R - 使用 'stat_compare_means' 在 ggplot 中重新格式化 P 值
R - reformat P value in ggplot using 'stat_compare_means'
我想将 p 值绘制到多面 ggplot 中的每个面板。如果 p 值大于 0.05,我想按原样显示 p 值。如果 p 值小于 0.05,我想以科学计数法显示该值(即 0.0032 -> 3.20e-3;0.0000425 -> 4.25e-5)。
我为此编写的代码是:
p1 <- ggplot(data = CD3, aes(location, value, color = factor(location),
fill = factor(location))) +
theme_bw(base_rect_size = 1) +
geom_boxplot(alpha = 0.3, size = 1.5, show.legend = FALSE) +
geom_jitter(width = 0.2, size = 2, show.legend = FALSE) +
scale_color_manual(values=c("#4cdee6", "#e47267", "#13ec87")) +
scale_fill_manual(values=c("#4cdee6", "#e47267", "#13ec87")) +
ylab(expression(paste("Density of clusters, ", mm^{-2}))) +
xlab(NULL) +
stat_compare_means(comparisons = list(c("CT", 'N'), c("IF","N")),
aes(label = ifelse(..p.format.. < 0.05, formatC(..p.format.., format = "e", digits = 2),
..p.format..)),
method = 'wilcox.test', show.legend = FALSE, size = 10) +
#ylab(expression(paste('Density, /', mm^2, )))+
theme(axis.text = element_text(size = 10),
axis.title = element_text(size = 20),
legend.text = element_text(size = 38),
legend.title = element_text(size = 40),
strip.background = element_rect(colour="black", fill="white", size = 2),
strip.text = element_text(margin = margin(10, 10, 10, 10), size = 40),
panel.grid = element_line(size = 1.5))
plot(p1)
这段代码运行没有错误,但是,数字的格式没有改变。

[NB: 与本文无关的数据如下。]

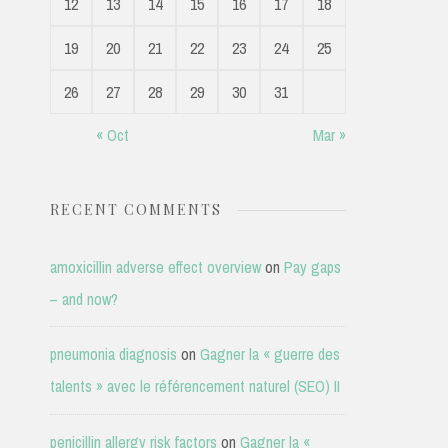
12
13
14
15
16
17
18
19
20
21
22
23
24
25
26
27
28
29
30
31
« Oct
Mar »
RECENT COMMENTS
amoxicillin adverse effect overview
on
Pay gaps
– and now?
pneumonia diagnosis
on
Gagner la « guerre des
talents » avec le référencement naturel (SEO) II
penicillin allergy risk factors
on
Gagner la «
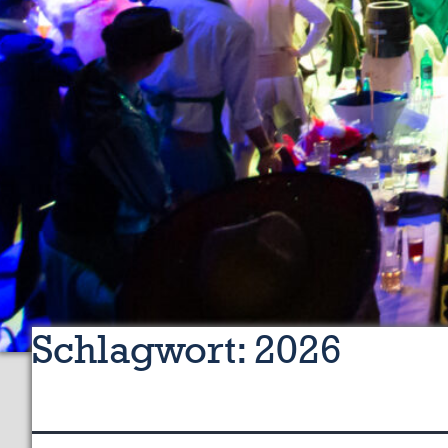
Schlagwort:
2026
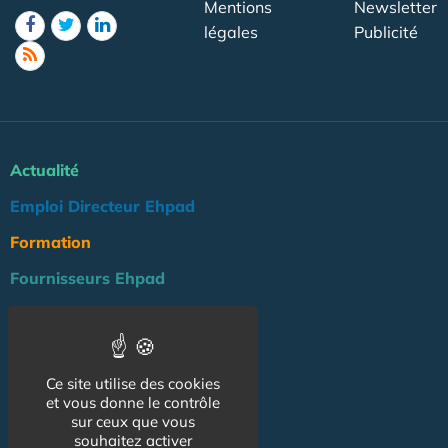
Mentions
Newsletter
légales
Publicité
Actualité
Emploi Directeur Ehpad
Formation
Fournisseurs Ehpad
Agenda
Réglementation
Ce site utilise des cookies
Outils
et vous donne le contrôle
Groupe Maison de Retraite
sur ceux que vous
souhaitez activer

我究竟做错了什么?
我附上了重现情节的数据:donwload data here
编辑
structure(list(value = c(0.931966449207829, 3.24210526315789,
3.88811650210901, 0.626860993574675, 4.62085308056872, 0.477508650519031,
0.111900110501359, 3.2495164410058, 4.06626506024096, 0.21684918139434,
1.10365086026018, 4.66666666666667, 0.174109967855698, 0.597625869832174,
2.3758865248227, 0.360751947840548, 1.00441501103753, 3.65168539325843
), Criteria = structure(c(2L, 2L, 2L, 2L, 2L, 2L, 2L, 2L, 2L,
2L, 2L, 2L, 2L, 2L, 2L, 2L, 2L, 2L), .Label = c("Density", "Density of cluster",
"nodular count", "Elongated count"), class = "factor"), Case = structure(c(1L,
1L, 1L, 2L, 2L, 2L, 3L, 3L, 3L, 4L, 4L, 4L, 5L, 5L, 5L, 6L, 6L,
6L), .Label = c("Case 1A", "Case 1B", "Case 2", "Case 3", "Case 4",
"Case 5"), class = "factor"), Mark = structure(c(1L, 1L, 1L,
1L, 1L, 1L, 1L, 1L, 1L, 1L, 1L, 1L, 1L, 1L, 1L, 1L, 1L, 1L), .Label = c("CD3",
"CD4", "CD8", "CD20", "FoxP3"), class = "factor"), location = structure(c(3L,
1L, 2L, 3L, 1L, 2L, 3L, 1L, 2L, 3L, 1L, 2L, 3L, 1L, 2L, 3L, 1L,
2L), .Label = c("CT", "IF", "N"), class = "factor")), row.names = c(91L,
92L, 93L, 106L, 107L, 108L, 121L, 122L, 123L, 136L, 137L, 138L,
151L, 152L, 153L, 166L, 167L, 168L), class = "data.frame")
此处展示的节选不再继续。